Bronwen Marsden - Madame X
Saturday, August 25, 2012
I often tell people who ask me why I became a photographer, that even though the money was never that good (plumbing would have been a more lucrative choice) my present and almost extinct profession does have its moments.
Consider that some years ago when I was part of a group that met at the Railway Club for lunch on Thursdays we were fascinated by a beautiful woman who liked to dress in black. She had obviously bleached blonde hair but every thing else about her was a delight. We made up all kinds of stories as to what she did and why she dressed so elegantly in little black dresses. Fortunately my friend John Lekich (one of the habitués of our Railway Club group) had a sturdy heart so he was able to take the blonde vision in black with a studied and casual aplomb. Lekich is the kind of man who will associate little black dresses with deftly made martinis and instantly transport you to some bar in Manhattan or Paris.
Since I was not a plumber or a carpenter I was able (after one more fortifying Tío Pepe) to go up to the blonde and say, “I would love to photograph you undraped.” She looked at me and said, “Fine.”
No, I never charged her for my pictures nor did she invoice me for posing. This sort of thing is simply the bonus that we photographers have to compensate for the low returns on services rendered.
In a few days I will hit that barrier that is 70 years. It was only a few weeks ago that when I was chatting with my rheumatologist Doctor Alfonso Verdejo that I told him that I had to get up three or four times every night to do my business. He smiled at me and in his wonderful Mexican Spanish he said, “La enfermedad de los viejitos.” (the disease of little old men).

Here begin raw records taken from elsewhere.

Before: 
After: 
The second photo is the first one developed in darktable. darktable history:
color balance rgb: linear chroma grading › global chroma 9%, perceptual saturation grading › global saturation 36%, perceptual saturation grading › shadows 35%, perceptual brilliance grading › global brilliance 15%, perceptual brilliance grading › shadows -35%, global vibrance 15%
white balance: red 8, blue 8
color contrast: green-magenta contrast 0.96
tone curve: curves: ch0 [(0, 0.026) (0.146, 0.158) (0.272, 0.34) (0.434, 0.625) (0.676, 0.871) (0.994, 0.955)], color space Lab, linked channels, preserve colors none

And yet I am still able to conjure beautiful women to pose for me and help me satisfy an impulse which I no longer fight and just accept. Artists since art began have delighted us, shocked us and in some cases repelled us with their visions of the erotic. While I do not consider myself to be an artist (in Vancouver that is a dangerous folly) I do accept my imperative to photograph beautiful women.

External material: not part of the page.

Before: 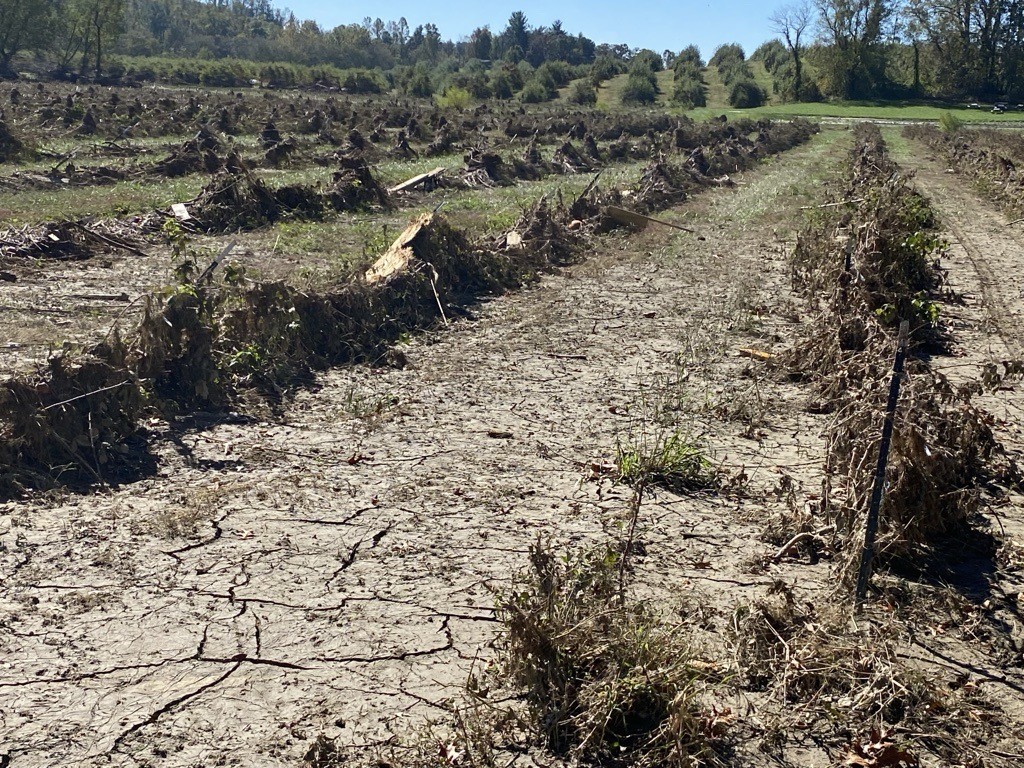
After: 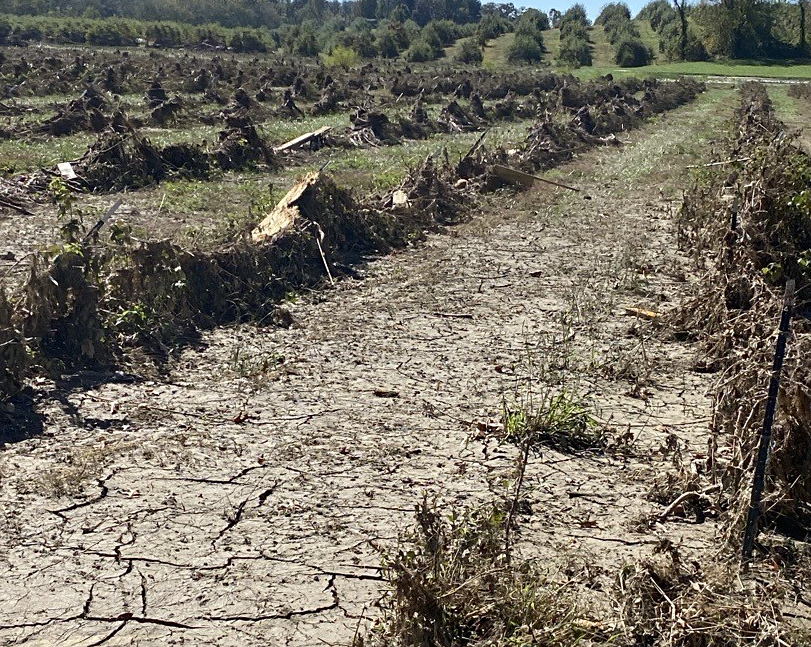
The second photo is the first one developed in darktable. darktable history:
sharpen: amount 0.2
crop: left 11.225%, top 5.381%, right 9.565%, bottom 10.314%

I have photographed many of them undraped and at my age it is almost (not quite!) boring. I prefer the clothed woman with just the right look and then with light, a camera and silence (or a little talking) to collaborate in making an image that convinces me that gaskets, faucets and copper pipes are stuff that I should leave to professionals. They make the money but I have the fun.
When Bronwen Marsden posed for me on Wednesday night and when I took the picture you see here (a preliminary Fuji Instant b+w print) I immediately thought of Virginie Amélie Avegno Gautreau otherwise known as Madame X. Madame X is a portrait of her painted by American John Singer Sargent. Madame X and Bronwen Marsden probably have nothing in common for anybody who might compare my poor photograph to the lustrous and almost shocking Sargent painting.
I would disagree. There is something internal (not seen in Sargent’s painting as Madame X is in profile) in Marsden’s direct gaze that is unsettling and to me most erotic. She is a Madame X for the 21st century.